BECOMING MARIE ANTOINETTE opens on the day when Archduchess Maria Antonia, the youngest daughter of the formidable Hapsburg Empress Maria Theresa of Austria, learns that she is to be betrothed to Louis-Auguste, grandson of Louis XV and the dauphin of France, or heir to the French throne.

Louis, at the age of 20, by then Louis XVI

The narrative ends on the day of Louis XV's death, May 10, 1774.

From the Amazon product description:

This enthralling confection of a novel, the first in a new trilogy, follows the transformation of a coddled Austrian archduchess into the reckless, powerful, beautiful queen Marie Antoinette.

Why must it be me? I wondered. When I am so clearly inadequate to my destiny?

Raised alongside her numerous brothers and sisters by the formidable empress of Austria, ten-year-old Maria Antonia knew that her idyllic existence would one day be sacrificed to her mother’s political ambitions. What she never anticipated was that the day in question would come so soon.Before she can journey from sunlit picnics with her sisters in Vienna to the glitter, glamour, and gossip of Versailles, Antonia must change everything about herself in order to be accepted as dauphine of France and the wife of the awkward teenage boy who will one day be Louis XVI. Yet nothing can prepare her for the ingenuity and influence it will take to become queen.Filled with smart history, treacherous rivalries, lavish clothes, and sparkling jewels, Becoming Marie Antoinette will utterly captivate fiction and history lovers alike.

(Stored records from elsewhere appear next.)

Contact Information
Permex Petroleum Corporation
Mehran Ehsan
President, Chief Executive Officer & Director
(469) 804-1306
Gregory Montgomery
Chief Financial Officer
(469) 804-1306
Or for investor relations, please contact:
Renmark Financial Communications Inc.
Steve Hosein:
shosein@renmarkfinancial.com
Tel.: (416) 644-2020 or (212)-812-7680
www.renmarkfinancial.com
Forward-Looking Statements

I was so surprised to discover, as I read myriad biographies of Marie Antoinette, how little of her childhood is discussed. I will not enumerate any spoilers here, but suffice it to say that young Maria Antonia was no stranger to loss as a little girl. Not only that, at the instigation of her mother and at the prompting of Louis Quinze, who was not prepared to accept her as the future dauphine of France until she was deemed fully baked in every way (the first thing he inquired about her when the marriage was first proposed -- and Antoinia was only ten -- was whether she had good breasts!), the preadolescent archduchess was subjected to a full makeover of both mind and body. This included a radical change to her hairline to make her forehead appear less prominent and several months of orthodontia in a device known as Fauchard's Bandeaux.

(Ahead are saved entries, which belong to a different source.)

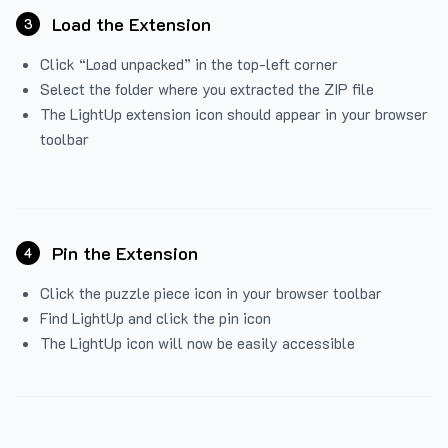
Load the Extension
3
Click “Load unpacked” in the top-left corner
Select the folder where you extracted the ZIP file
The LightUp extension icon should appear in your browser
toolbar
Pin the Extension
4
Click the puzzle piece icon in your browser toolbar
Find LightUp and click the pin icon
The LightUp icon will now be easily accessible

As I researched the novel I became determined to find out the identities of everyone involved in Maria Antonia's transformation; you will meet all of them in the novel.

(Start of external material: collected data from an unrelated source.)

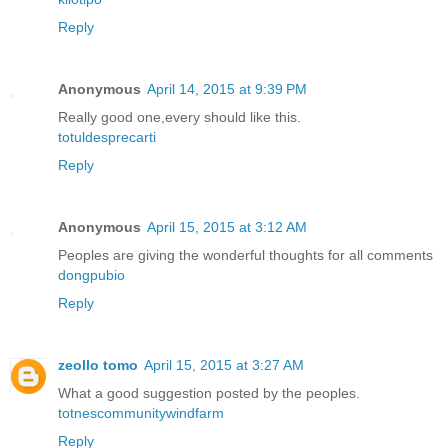
Reply
Anonymous
April 14, 2015 at 9:39 PM
Really good one,every should like this.
totuldesprecarti
Reply
Anonymous
April 15, 2015 at 3:12 AM
Peoples are giving the wonderful thoughts for all comments
dongpubio
Reply
zeollo tomo
April 15, 2015 at 3:27 AM
What a good suggestion posted by the peoples.
totnescommunitywindfarm
Reply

Her diction and elocution were improved by a pair of native French speakers; she was taught all the court dances performed at Versailles, as well as the unique step known as the Versailles Glide that all of the court ladies had perfected to make it appear as though they floated through the opulent halls and corridors. Moreover, for a girl who had never mastered the rudiments of either her native German tongue, nor her future French one, she was rigorously tutored in grammar and penmanship, French history, geography, and royal genealogy.

Although the archduchess Maria Antonia was quite the little hoyden as a child, and did not mend her ways for several years, even as dauphine of France, she did not go from heedless to headless, as many historians would have us believe. She was a passionate, and compassionate young lady who wore her large heart on her sleeve and who was taught the blessings of charity at an early age. Unfortunately, she was wed to a total stranger at the age of fourteen and entered the Bourbon court as an enemy, because Austria and France had been adversaries for nearly 950 years previously; and there were still many at Versailles who spoke against this Franco-Austrian alliance, even after the marriage vows were taken on May 16, 1770.

The palace of Versailles

Marie Antoinette's life was one long series of hurdles. Often she stumbled and fell, but more often than not she picked herself up, dusted herself off and glided ahead ... until the next hurdle hove into view. She detested convention and etiquette and in a court hidebound by the protocol devised by the Sun King, Louis XIV, this was anathema, so she soon made many more enemies. One of her fatal mistakes was that she didn't take them seriously.

What's your opinion of Marie Antoinette, and what has formed it? Biographies? Films? Something else?